Les faits étayés par les pièces versées dans le dossier administratif fondent à suffisance l’acte attaqué. Ce n’est qu’en réponse aux observations formulées par la partie requérante, quant à la circonstance que les faits reprochés sont antérieurs à sa reprise de l’exploitation, que la représentante de la police a indiqué, d’une part, qu’« il y a eu d'autres faits ultérieurs imputables à l’établissement, mais que c'est la police judiciaire qui gère ces dossiers, et que, la procédure étant encore en cours, il n'est pas possible d'exposer ces faits plus avant »
et, d’autre part, que « les rendez-vous des trafiquants quotidiennement constatés au sein de l'établissement dataient déjà du 4 février 2019 ».
XV - 4102 - 9/11
La seule circonstance que l’article 9bis de la loi précitée impose d’entendre le responsable de l’établissement ne signifie pas que les faits justifiant la fermeture doivent lui être personnellement imputables. L’audition préalable permet non seulement à l'administré de faire valoir ses arguments, mais aussi à l'autorité de décider en connaissance de cause. Le responsable peut ainsi notamment l’informer des faits dont il a pu être le témoin et des mesures qu’il a déjà prises pour y mettre fin depuis qu’il exploite l’établissement.

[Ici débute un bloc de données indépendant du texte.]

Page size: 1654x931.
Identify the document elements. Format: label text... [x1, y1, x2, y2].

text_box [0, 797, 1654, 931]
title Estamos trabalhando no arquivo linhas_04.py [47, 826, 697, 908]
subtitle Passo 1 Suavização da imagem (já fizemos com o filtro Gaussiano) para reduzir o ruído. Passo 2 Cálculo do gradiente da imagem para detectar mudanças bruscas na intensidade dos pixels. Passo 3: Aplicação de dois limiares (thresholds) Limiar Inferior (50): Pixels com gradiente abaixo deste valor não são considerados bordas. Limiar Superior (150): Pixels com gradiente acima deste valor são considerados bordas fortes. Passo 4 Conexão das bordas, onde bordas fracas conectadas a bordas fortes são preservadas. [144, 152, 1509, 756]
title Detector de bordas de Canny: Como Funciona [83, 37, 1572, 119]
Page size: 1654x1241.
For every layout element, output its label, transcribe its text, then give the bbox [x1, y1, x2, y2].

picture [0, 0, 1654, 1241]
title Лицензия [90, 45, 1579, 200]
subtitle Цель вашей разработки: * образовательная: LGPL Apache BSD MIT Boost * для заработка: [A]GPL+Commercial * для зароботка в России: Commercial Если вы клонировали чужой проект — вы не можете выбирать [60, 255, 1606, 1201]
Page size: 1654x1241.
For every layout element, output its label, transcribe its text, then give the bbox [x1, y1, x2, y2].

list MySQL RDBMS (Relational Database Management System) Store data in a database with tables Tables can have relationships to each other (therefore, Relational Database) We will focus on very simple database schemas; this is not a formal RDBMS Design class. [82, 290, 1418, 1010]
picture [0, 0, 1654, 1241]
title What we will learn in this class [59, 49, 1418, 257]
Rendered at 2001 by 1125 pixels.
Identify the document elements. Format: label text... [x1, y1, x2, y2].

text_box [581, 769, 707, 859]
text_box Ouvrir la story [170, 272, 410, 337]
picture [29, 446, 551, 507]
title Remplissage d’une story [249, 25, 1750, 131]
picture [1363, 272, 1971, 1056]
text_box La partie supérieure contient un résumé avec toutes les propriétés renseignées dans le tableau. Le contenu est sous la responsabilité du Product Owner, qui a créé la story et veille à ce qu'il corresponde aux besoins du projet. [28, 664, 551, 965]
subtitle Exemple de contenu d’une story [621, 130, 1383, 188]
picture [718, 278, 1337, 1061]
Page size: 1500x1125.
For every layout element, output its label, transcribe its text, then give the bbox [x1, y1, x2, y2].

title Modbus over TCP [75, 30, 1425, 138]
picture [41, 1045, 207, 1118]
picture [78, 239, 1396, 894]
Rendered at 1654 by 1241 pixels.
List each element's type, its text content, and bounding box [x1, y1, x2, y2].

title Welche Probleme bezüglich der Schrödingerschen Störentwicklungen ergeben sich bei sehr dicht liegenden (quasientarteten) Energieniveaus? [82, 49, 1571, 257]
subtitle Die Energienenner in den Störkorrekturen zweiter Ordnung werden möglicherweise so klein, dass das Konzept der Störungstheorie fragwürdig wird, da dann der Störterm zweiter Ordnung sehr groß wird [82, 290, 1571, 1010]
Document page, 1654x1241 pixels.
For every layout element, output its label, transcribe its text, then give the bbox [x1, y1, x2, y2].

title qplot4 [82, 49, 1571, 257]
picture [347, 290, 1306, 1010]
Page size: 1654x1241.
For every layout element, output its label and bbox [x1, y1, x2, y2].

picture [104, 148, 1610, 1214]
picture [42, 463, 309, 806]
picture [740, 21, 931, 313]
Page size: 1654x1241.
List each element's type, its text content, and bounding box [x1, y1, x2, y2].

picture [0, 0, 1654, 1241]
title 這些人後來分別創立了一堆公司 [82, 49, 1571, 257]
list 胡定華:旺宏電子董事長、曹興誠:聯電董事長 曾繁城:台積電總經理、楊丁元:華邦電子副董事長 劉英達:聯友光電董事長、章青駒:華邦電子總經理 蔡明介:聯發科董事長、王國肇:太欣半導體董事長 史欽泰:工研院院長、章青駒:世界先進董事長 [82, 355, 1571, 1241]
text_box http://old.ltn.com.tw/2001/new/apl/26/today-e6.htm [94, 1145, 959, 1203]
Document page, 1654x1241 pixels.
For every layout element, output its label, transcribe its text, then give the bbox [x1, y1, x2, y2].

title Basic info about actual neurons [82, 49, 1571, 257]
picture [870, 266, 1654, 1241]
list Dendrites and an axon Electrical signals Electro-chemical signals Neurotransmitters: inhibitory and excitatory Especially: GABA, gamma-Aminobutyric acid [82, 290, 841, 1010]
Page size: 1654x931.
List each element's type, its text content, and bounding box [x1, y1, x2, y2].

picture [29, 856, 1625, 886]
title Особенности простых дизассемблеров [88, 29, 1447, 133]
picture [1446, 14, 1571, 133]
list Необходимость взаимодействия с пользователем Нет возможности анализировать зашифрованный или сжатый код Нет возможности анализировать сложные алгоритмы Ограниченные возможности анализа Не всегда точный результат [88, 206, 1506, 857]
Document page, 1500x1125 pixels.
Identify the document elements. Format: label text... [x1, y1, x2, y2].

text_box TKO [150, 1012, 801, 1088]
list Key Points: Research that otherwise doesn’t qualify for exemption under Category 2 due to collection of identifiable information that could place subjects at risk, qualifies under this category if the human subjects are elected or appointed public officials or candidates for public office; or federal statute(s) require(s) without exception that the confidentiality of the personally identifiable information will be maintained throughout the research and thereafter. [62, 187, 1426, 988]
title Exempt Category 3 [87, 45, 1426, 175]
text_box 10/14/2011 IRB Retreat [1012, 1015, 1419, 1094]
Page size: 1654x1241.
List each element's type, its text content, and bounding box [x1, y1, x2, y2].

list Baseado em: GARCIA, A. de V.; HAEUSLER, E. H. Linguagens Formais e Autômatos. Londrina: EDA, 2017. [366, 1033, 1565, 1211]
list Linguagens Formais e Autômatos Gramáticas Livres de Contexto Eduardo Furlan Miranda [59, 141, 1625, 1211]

L’acte attaqué indique en quoi « la situation engendre un trouble avéré de l'ordre et la tranquillité publiques », ce qui n’est pas contesté en soi par la partie requérante.
En ce qui concerne la bonne volonté de la partie requérante, l’acte attaqué relève que « le conseil de la gérante n'apporte aucune solution durable et ne dit pas en quoi, par exemple, sa cliente empêche l'accès à l'établissement ou série la clientèle ou prend des mesures par rapport à son personnel » et en déduit qu’« elle facilite par son laxisme la présence de consommateurs de produits stupéfiants ». Cet élément a donc été pris en compte par la partie adverse, qui a motivé sa décision sur ce point.
Le grief pris de la violation du principe de proportionnalité revient à invoquer une erreur manifeste d'appréciation quant à l'importance de la mesure adoptée. Le contrôle de proportionnalité, dans ce contexte, doit demeurer marginal en manière telle que seule pourrait être censurée l'appréciation manifestement disproportionnée dès lors qu'une autorité administrative comparable, normalement prudente et diligente, placée dans les mêmes circonstances de fait et de droit, n'aurait pas adopté la même décision. Plus spécifiquement, le Conseil d'État juge que la durée de la période de fermeture relève, en principe, de l'appréciation que l'autorité porte en opportunité et qu'il n'appartient au Conseil d'État de sanctionner qu'en cas d'appréciation manifestement déraisonnable
En l'espèce, il ressort de la motivation de l’acte attaqué, qui relève la gravité des troubles et le fait que la gérante n’y apporte aucune solution durable, que la mesure est justifiée au regard de la nature et de la gravité des faits. Il n'est pas démontré que l'appréciation émise par la partie adverse, quant à la durée de la fermeture, serait manifestement déraisonnable, au regard de ces motifs.
Le second moyen n’est pas fondé.
VII. Indemnité de procédure
XV - 4102 - 10/11
La partie adverse sollicite une indemnité de procédure de 840 euros. Il y a lieu de faire droit à sa demande.
PAR CES MOTIFS, LE CONSEIL D’ÉTAT DÉCIDE :
Article 1er.
La requête est rejetée.
Article 2.
La partie requérante supporte les dépens, à savoir le droit de rôle de 400
euros, la contribution de 40 euros et l’indemnité de procédure de 840 euros, accordée à la partie adverse.
Ainsi prononcé à Bruxelles, en audience publique de la XVe chambre, le 19 juin 2023, par :
Anne-Françoise Bolly, présidente de chambre, Marc Joassart, conseiller d’État, Élisabeth Willemart, conseiller d’État, Caroline Hugé, greffier.